The Income Tax (Pay As You Earn) Regulations 2003

Quarterly return if a car becomes available or unavailable (Form P46 (Car))U.K.

90.—(1) This regulation applies if—

(a)[F1section 120 (benefit of car treated as earnings) or 120A (benefit of a car treated as earnings: optional remuneration arrangements) of ITEPA treat] the benefit of a car as giving rise to an amount as earnings of an employee received in a tax year, and

(b)one or more of the following occurs in a tax quarter—

(i)the car becomes available;

(ii)the car becomes unavailable;

(iii)the car is available and the employee’s employment becomes subject to the benefits code (as defined by regulation 85(3)).

[F2(1A) This regulation does not apply if—

(a)the reason a car becomes available or unavailable is that one is replaced with another; or

(b)Chapter 3A of these Regulations applies.]

(2) The employer must provide the [F3HMRC] with the following information in respect of the employee not later than 28 days after the end of the tax quarter.

(3) The information is—

(a)the employee’s name,

(b)the employee’s national insurance number, if known,

(c)details of the car in question,

[F4(d) any provisional sum as calculated pursuant to section 121A(1) of ITEPA]

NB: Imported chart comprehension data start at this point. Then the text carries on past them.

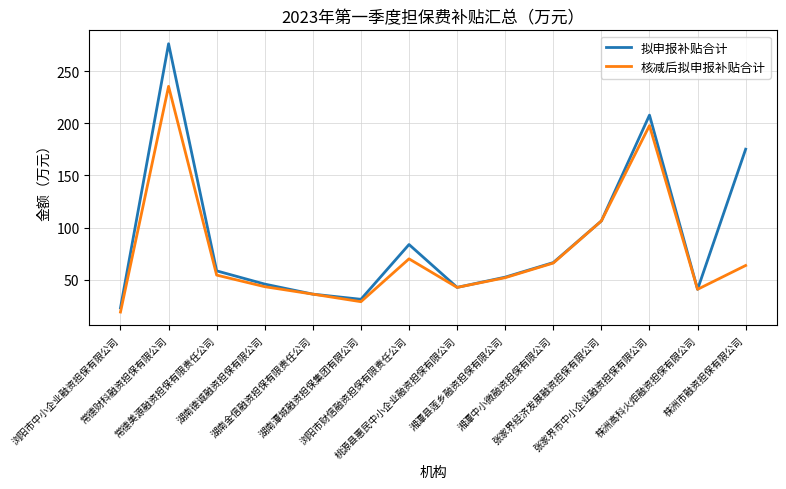

What is the sum of all 核减后拟申报补贴合计 values?

1056.9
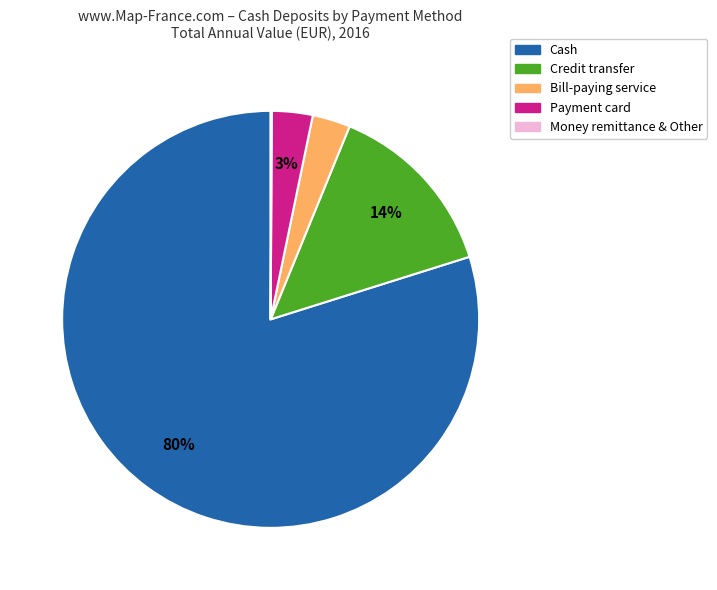

To the nearest percent, what is the difference between the largest and smallest slice percentages?

80%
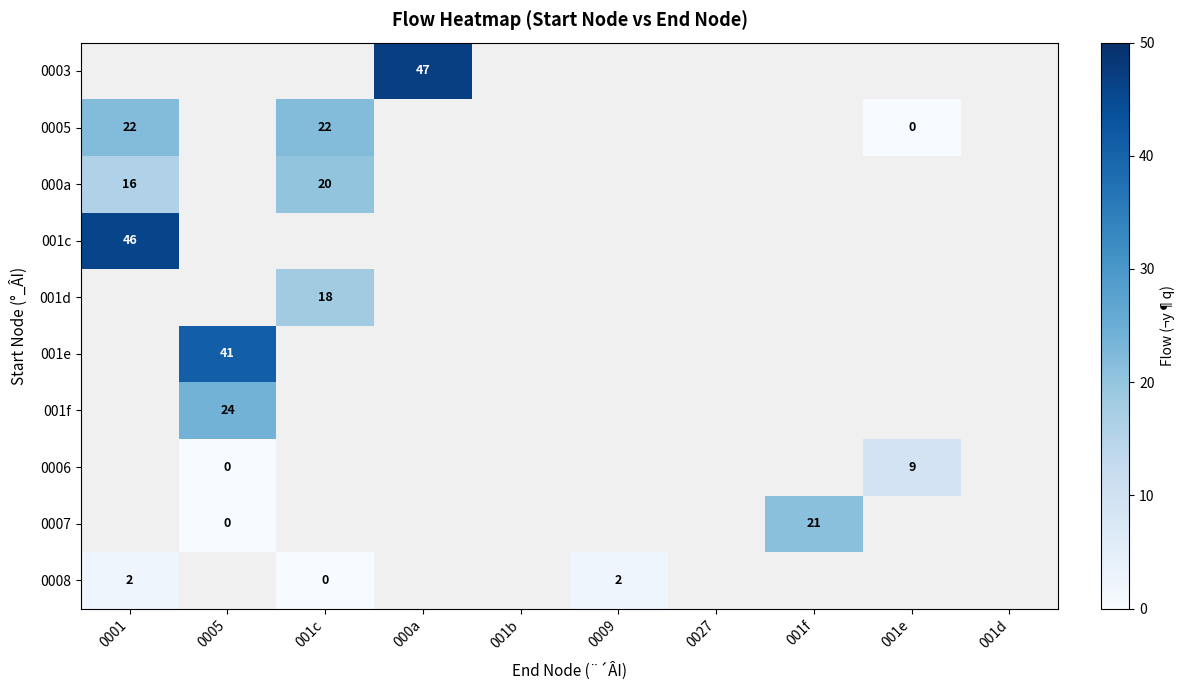

Is it true that 0008 equals 3 at 0009?

False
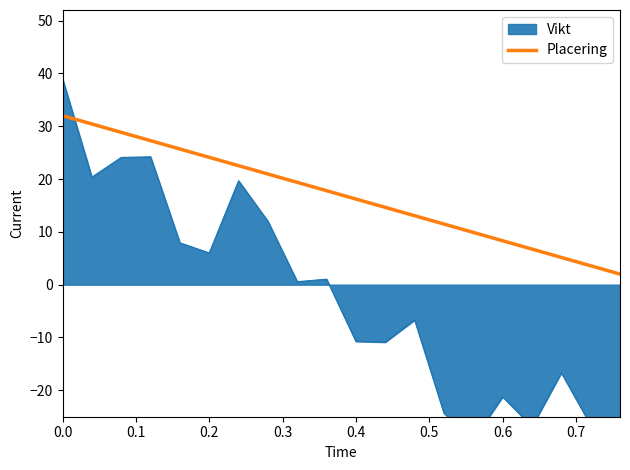

What is the lowest value of the Placering series?

2.0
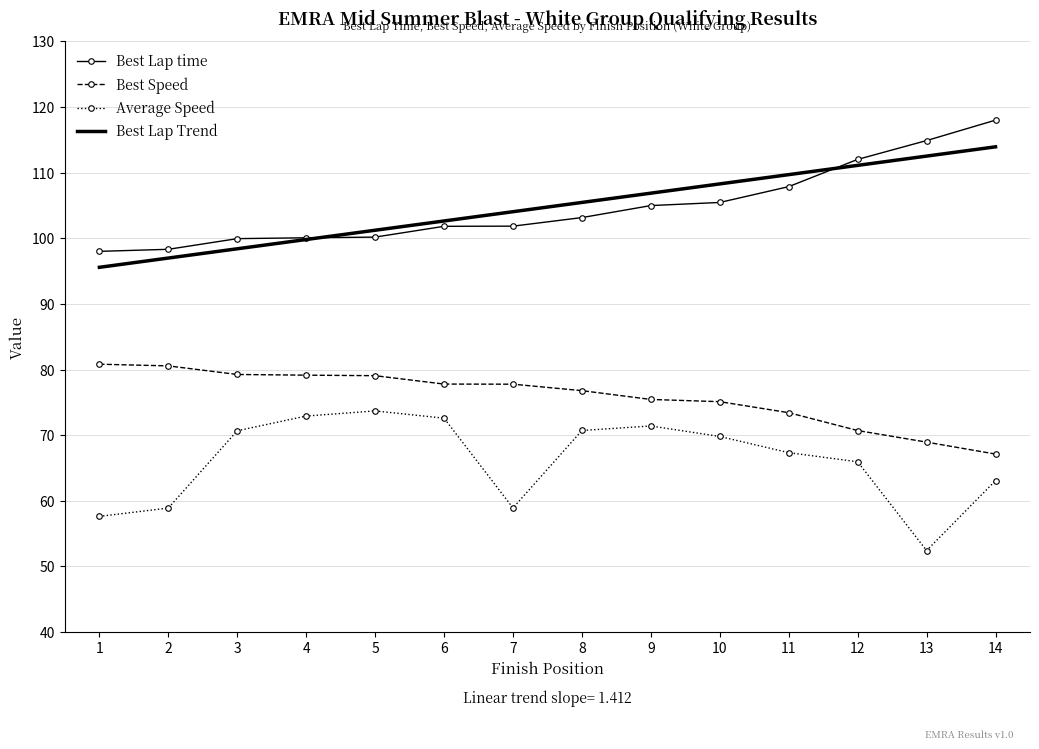

Rank the series by their maximum value, from highest to lowest.

Best Lap time, Best Lap Trend, Best Speed, Average Speed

(e)any capital sum contributed by the employee to expenditure on the provision of the car or on any qualifying accessory which is taken into account in so determining the interim sum in respect of the car,

(f)any amount which, as a condition of the car being available for the employee’s private use, the employee is required to pay in the tax year concerned for that use (whether by way of deduction from relevant payments or otherwise),

(g)whether any fuel is provided for private use.

(4) In this regulation—

“available” and “unavailable” are to be read in accordance with sections 116(1) and 143(2) of ITEPA (meaning of when car is available and unavailable to employee);

“qualifying accessory” has the meaning given in section 125 of ITEPA (meaning of accessory etc).